### [Tasks for this exercise]
A. In the compost study abstract, which heat-shock temperature and duration gave the highest endospore count?
B. List every supplement that the compost study abstract says was added to brain heart infusion agar to make BHIA-YE-CYS-CC-T agar.

### [Document section]
━━━━━━━━━━━━━━━━━━━━

Dharmasena, Muthu, Jiang, Xiuping
Anaerobe 2018 v.51 pp. 1-7
Clostridium difficile, agar, autoclaving, blood, broths, composts, culture media, cysteine, endospores, germination, horses, microorganisms, sodium, vegetative cells, yeast extract
This study was to optimize the detection methods for Clostridium difficile from the animal manure-based composts. Both autoclaved and unautoclaved dairy composts were inoculated with a 12-h old suspension of a non-toxigenic C. difficile strain (ATCC 43593) and then plated on selected agar for vegetative cells and endospores. Six types of enrichment broths supplemented with taurocholate and l-cysteine were assessed for detecting a low level of artificially inoculated C. difficile (ca. 5 spores/g) from dairy composts. The efficacy of selected enrichment broths was further evaluated by isolating C. difficile from 29 commercial compost samples. Our results revealed that using heat-shock was more effective than using ethanol-shock for inducing endospore germination, and the highest endospore count (p < 0.05) was yielded at 60 °C for 25 min. C. difficile agar base, supplemented with 0.1% l-cysteine, 7% defibrinated horse blood, and cycloserine-cefoxitin (CDA-CYS-H-CC agar) was the best medium (p < 0.05) for recovering vegetative cells from compost. C. difficile endospore populations from both types of composts enumerated on both CDA-CYS-H-CC agar supplemented with 0.1% sodium taurocholate (CDA-CYS-H-CC-T agar) and brain heart infusion agar supplemented with 0.5% yeast extract, 0.1% l-cysteine, cycloserine-cefoxitin, and 0.1% sodium taurocholate (BHIA-YE-CYS-CC-T agar) media were not significantly different from each other (p > 0.05). Overall, enrichment of inoculated compost samples in broths containing moxalactam-norfloxacin (MN) produced significantly higher (p < 0.05) spore counts than in non-selective broths or broths supplemented with CC. Enrichment in BHIB-YE-CYS-MN-T broth followed by culturing on an agar containing 7% horse blood and 0.1% taurocholate provided a more sensitive and selective combination of media for detecting a low population of C. difficile from environmental samples with high background microflora.

━━━━━━━━━━━━━━━━━━━━

### [Dataset]

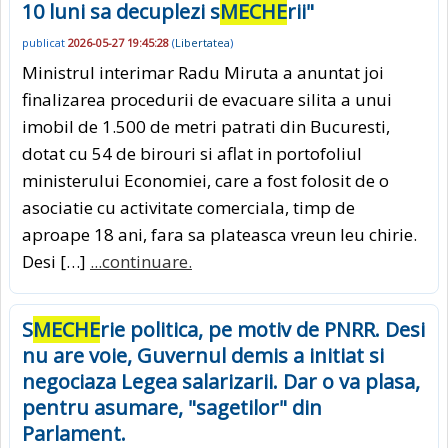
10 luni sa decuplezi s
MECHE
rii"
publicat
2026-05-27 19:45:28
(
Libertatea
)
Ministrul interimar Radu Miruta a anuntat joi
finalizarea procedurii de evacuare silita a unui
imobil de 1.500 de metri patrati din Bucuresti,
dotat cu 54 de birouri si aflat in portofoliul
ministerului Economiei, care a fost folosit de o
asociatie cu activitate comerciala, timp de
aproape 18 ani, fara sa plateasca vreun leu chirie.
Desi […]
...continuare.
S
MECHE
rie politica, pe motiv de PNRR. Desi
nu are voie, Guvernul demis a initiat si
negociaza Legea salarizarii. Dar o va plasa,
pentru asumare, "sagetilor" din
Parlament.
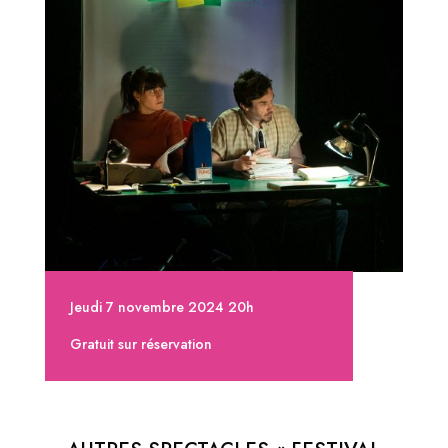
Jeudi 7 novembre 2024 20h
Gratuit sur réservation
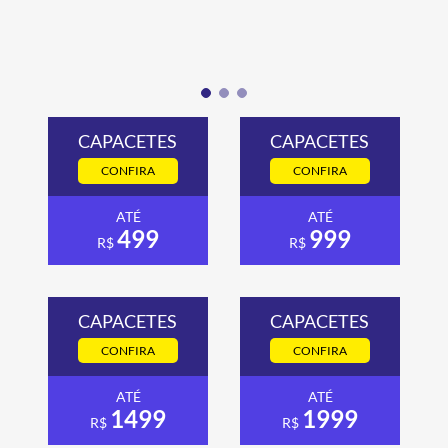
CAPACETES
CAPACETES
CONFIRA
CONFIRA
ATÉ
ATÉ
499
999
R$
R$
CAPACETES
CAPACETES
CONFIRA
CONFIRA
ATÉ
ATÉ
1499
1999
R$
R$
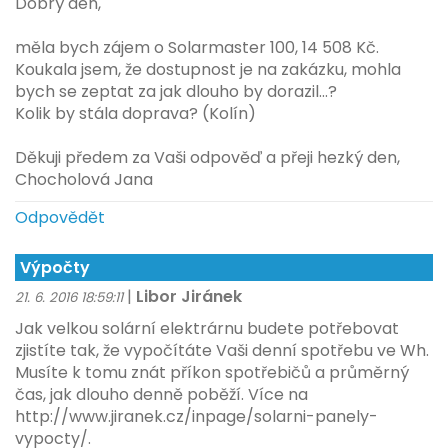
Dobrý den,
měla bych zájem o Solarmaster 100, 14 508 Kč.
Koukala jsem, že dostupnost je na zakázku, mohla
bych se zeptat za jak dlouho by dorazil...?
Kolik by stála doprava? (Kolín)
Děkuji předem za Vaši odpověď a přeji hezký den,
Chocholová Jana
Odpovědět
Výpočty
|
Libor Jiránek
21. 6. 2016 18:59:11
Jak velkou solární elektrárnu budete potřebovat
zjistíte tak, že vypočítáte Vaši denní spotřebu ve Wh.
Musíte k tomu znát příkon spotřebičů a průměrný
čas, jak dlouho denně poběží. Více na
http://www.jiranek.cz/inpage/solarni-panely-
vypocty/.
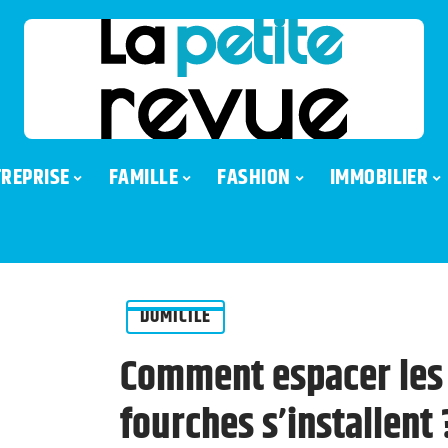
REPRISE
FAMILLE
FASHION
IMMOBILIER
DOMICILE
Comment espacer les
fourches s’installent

━━━━━━━━━━━━━━━━━━━━

### [Outputs by task]
A. 60 °C for 25 min

B.
- 0.5% yeast extract
- 0.1% l-cysteine
- cycloserine-cefoxitin
- 0.1% sodium taurocholate